To evaluate the value of US parameters to the differential diagnoses of low-grade and high-grade sarcomas, this retrospective uncontrolled study examined data from the medical records of patients with sarcomas. The inclusion criteria were as follows: pathological diagnosis of primary soft-tissue sarcoma; surgical treatment at the authors’ institutions between January 2013 and December 2015; performance of preoperative US examination before any intervention including biopsy; and availability of clinical, pathological, and radiological data. A total of 65 patients (30 men, 35 women) with soft-tissue sarcomas were enrolled. The mean and median ages were 61 years and 64 years, respectively. The pathological diagnoses were as follows: liposarcoma in 30 cases, undifferentiated pleomorphic sarcoma in 14 cases, myxofibrosarcoma in 5 cases, malignant peripheral nerve sheath tumor in 5 cases, leiomyosarcoma in 2 cases, dermatofibrosarcoma protuberance in 2 cases, and others in 7 cases.

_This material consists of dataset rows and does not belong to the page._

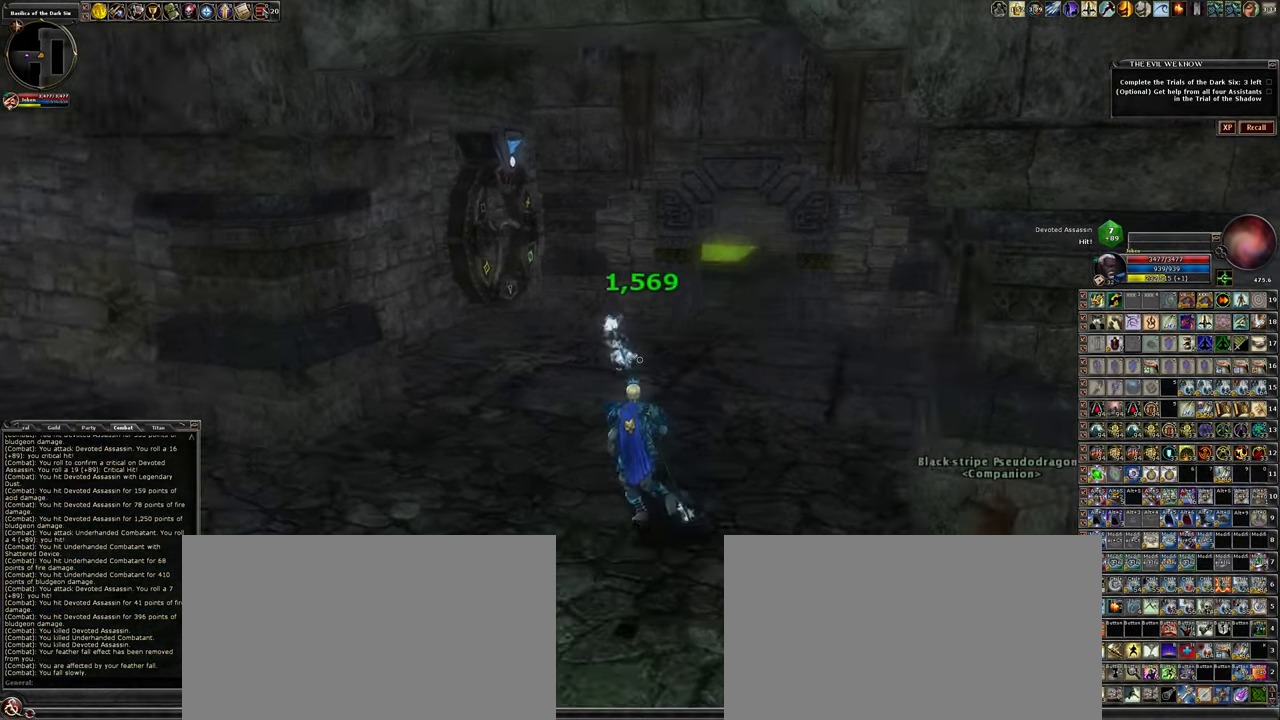
{"keys": ["w"], "mouse": [], "events": [[183, "4", "down"], [316, "4", "up"]]}
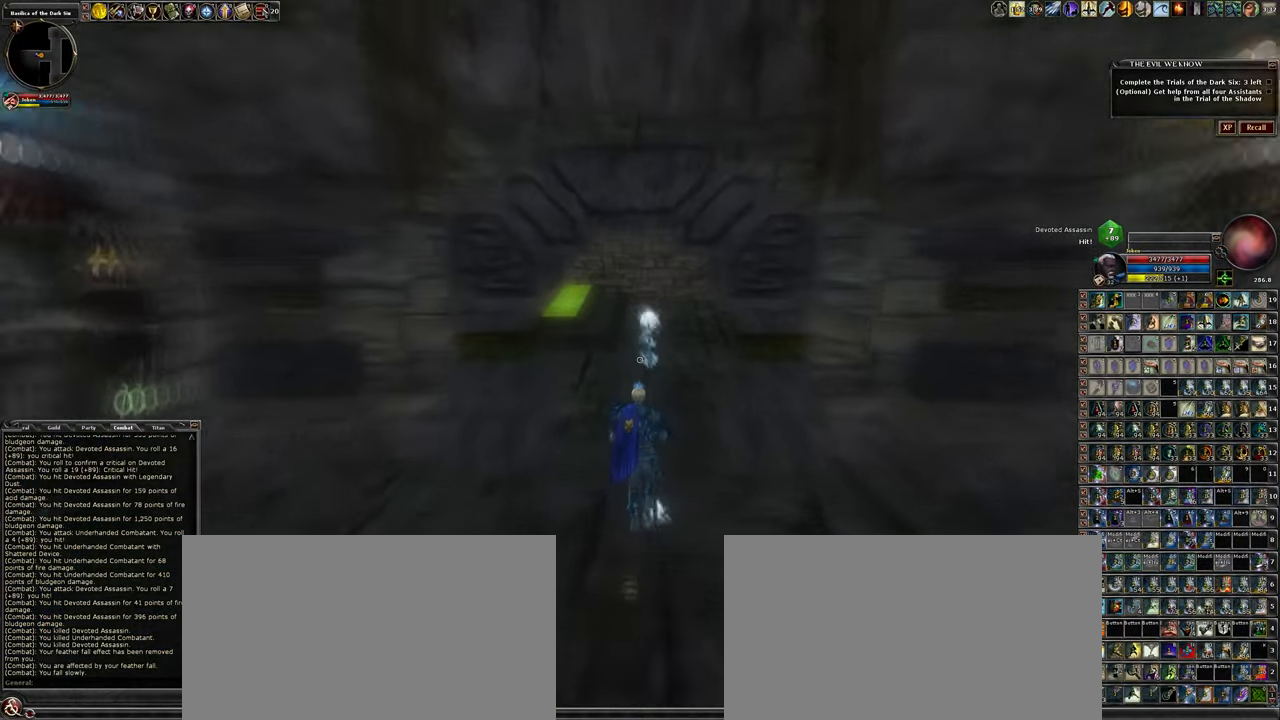
{"keys": ["w"], "mouse": [], "events": [[250, "d", "down"], [466, "d", "up"]]}
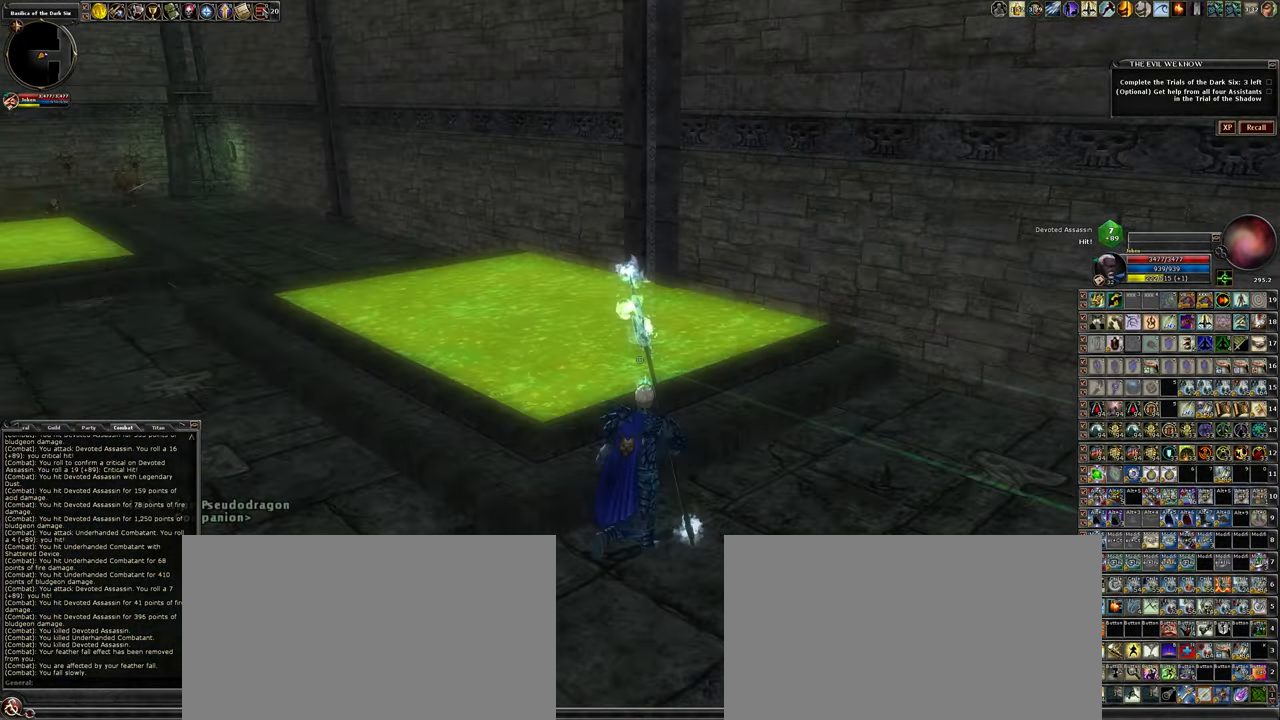
{"keys": ["a"], "mouse": [], "events": [[200, "w", "up"], [483, "a", "down"]]}
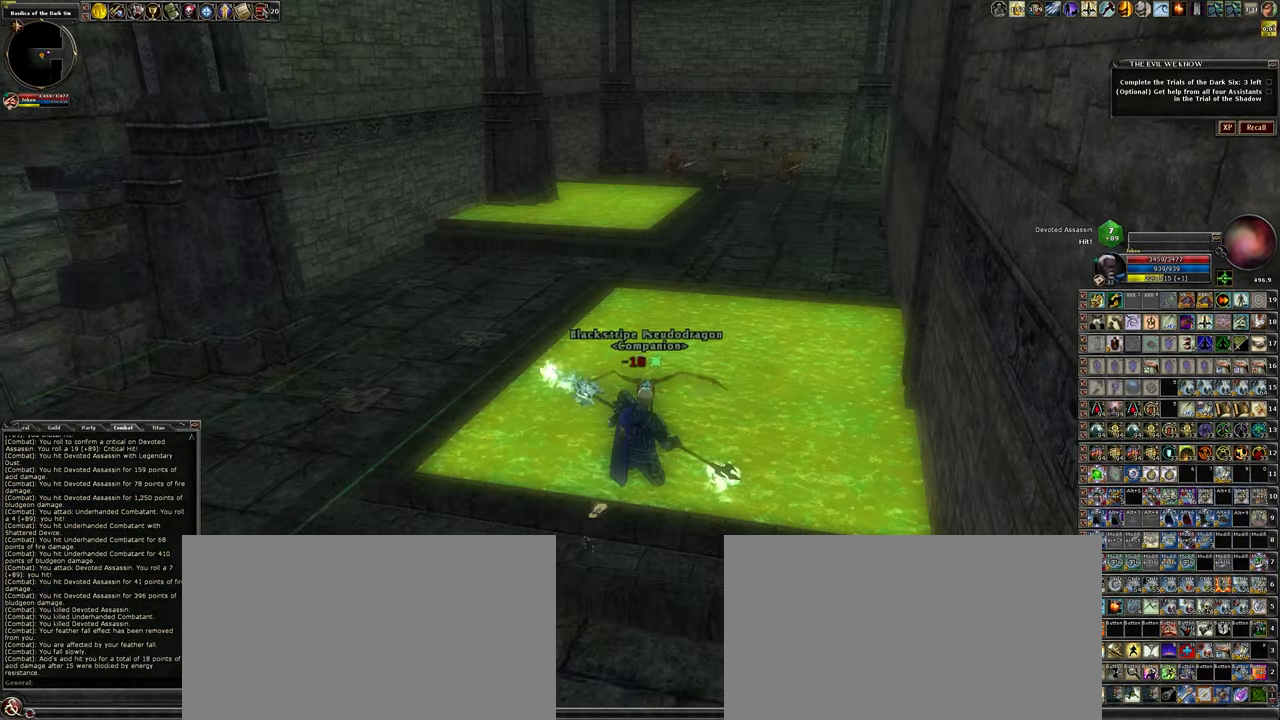
{"keys": ["w"], "mouse": [], "events": [[33, "w", "down"], [216, "a", "up"], [366, "space", "down"], [500, "space", "up"]]}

Cases were classified according to the FNCLCC grading system [5] as follows: grade I, 22 cases; grade II, 15 cases; and grade III, 28 cases. In the present study, grade I was defined as a low grade, and grades II and III were defined as high grades (Table 2).

Table 2. Histological diagnosis of the subjects.
Diagnosis Low grade High grade Total
LS 18 12 30
WDLS 17 0 17
Myxoid LS 1 6 7
Pleomorphic LS 0 1 1
Dedifferentiated LS 0 5 5
UPS 0 14 14
Myxofibrosarcoma 0 5 5
MPNST 0 5 5
Leiomyosarcoma 0 2 2
DFSP 2 0 2
Others 2 5 7
Total 22 43 65
LS, liposarcoma; WDLS, well-differentiated liposarcoma; UPS, undifferentiated pleomorphic sarcoma; MPNST, malignant peripheral nerve sheath tumor; DFSP, dermatofibrosarcoma protuberance.

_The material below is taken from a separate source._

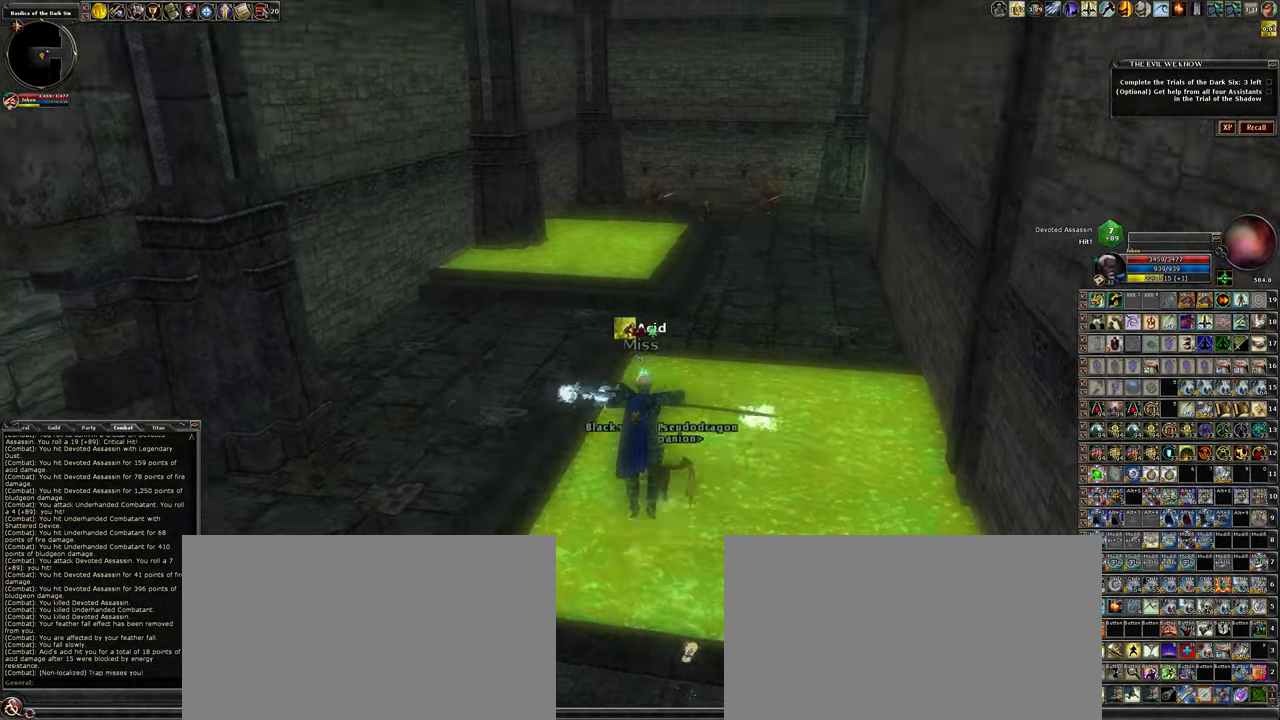
{"keys": ["w"], "mouse": [], "events": []}
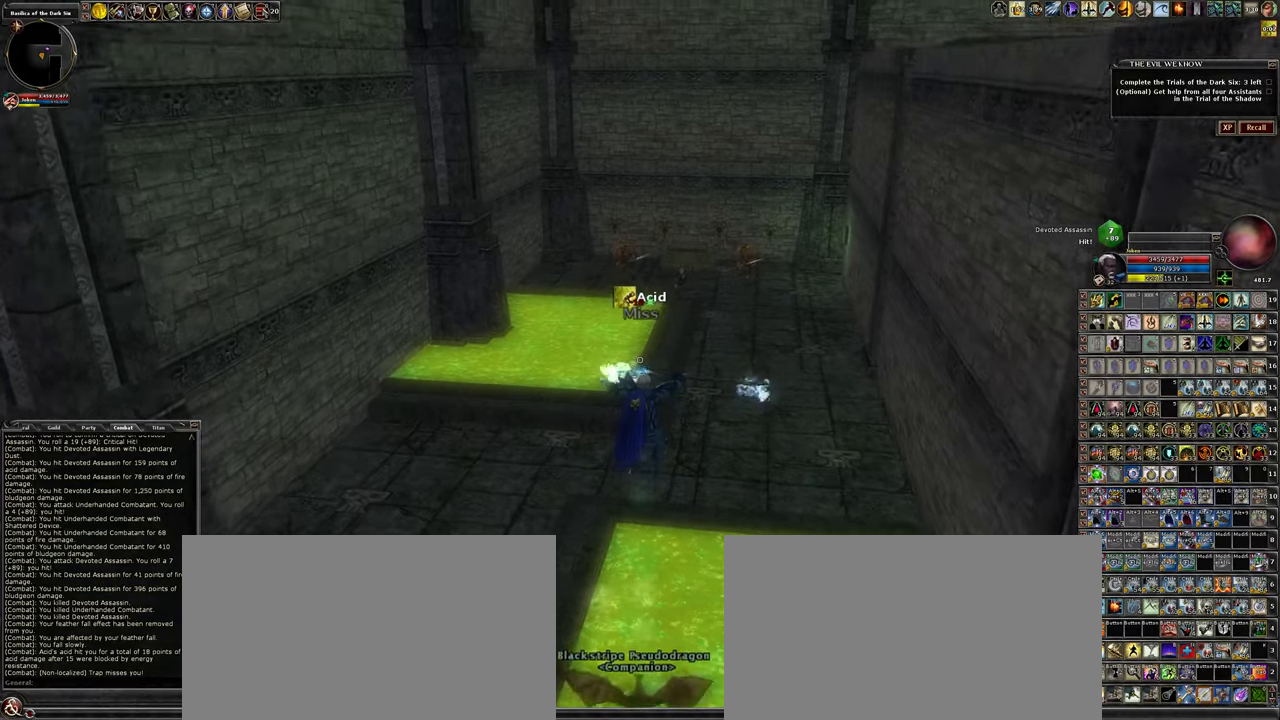
{"keys": ["w"], "mouse": [], "events": []}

The US was performed before any intervention, including open biopsy, radiotherapy, chemotherapy, and resection, by using an Aplio 500 ultrasound scanner (Toshiba Medical Systems, Tochigi, Japan). All US examinations were performed using linear (10 MHz) and convex (3.5 MHz) transducers.

We selected several independent variables evaluated via US, such as the longest diameter, depth of the tumor, echogenicity, tumor margin, and tumor vascularity, which are significant factors in distinguishing between benign and malignant soft-tissue tumors [10, 12-14, 16, 21]. The gray-scale US was used to evaluate the longest diameter, depth of the tumor (deep/subcutaneous), echogenicity, and tumor margin. Echogenicity was defined as hypoechoic or hyperechoic/isoechoic, relative to the adjacent muscle tissue [10, 21]. Tumor margins were defined as per previous reports: well-defined (clear-cut and thin, capsule-like) or ill-defined (uncertain margin with respect to adjacent normal tissue or certain irregular margin with respect to adjacent normal tissue and wider transitional zones) (Fig. 1) [10, 11]. Doppler sonography was used to evaluate tumor vascularity based on Giovagnorio’s criteria [13]. In brief, the vascularity patterns were classified as avascular (type I), hypovascular with a single vascular pole in the hilum (type II), hypervascular with multiple peripheral poles (type III) (Figs. 1C and 1E), or hypervascular with internal vessels (type IV) (Figs. 1A, 1B and 1D). In the present study, the vascularity pattern was considered a continuous variable. Gray-scale US in combination with Doppler US was prospectively performed by either one of two investigators (N.S. and M.M.), who were blinded to the patient data and final histological diagnosis.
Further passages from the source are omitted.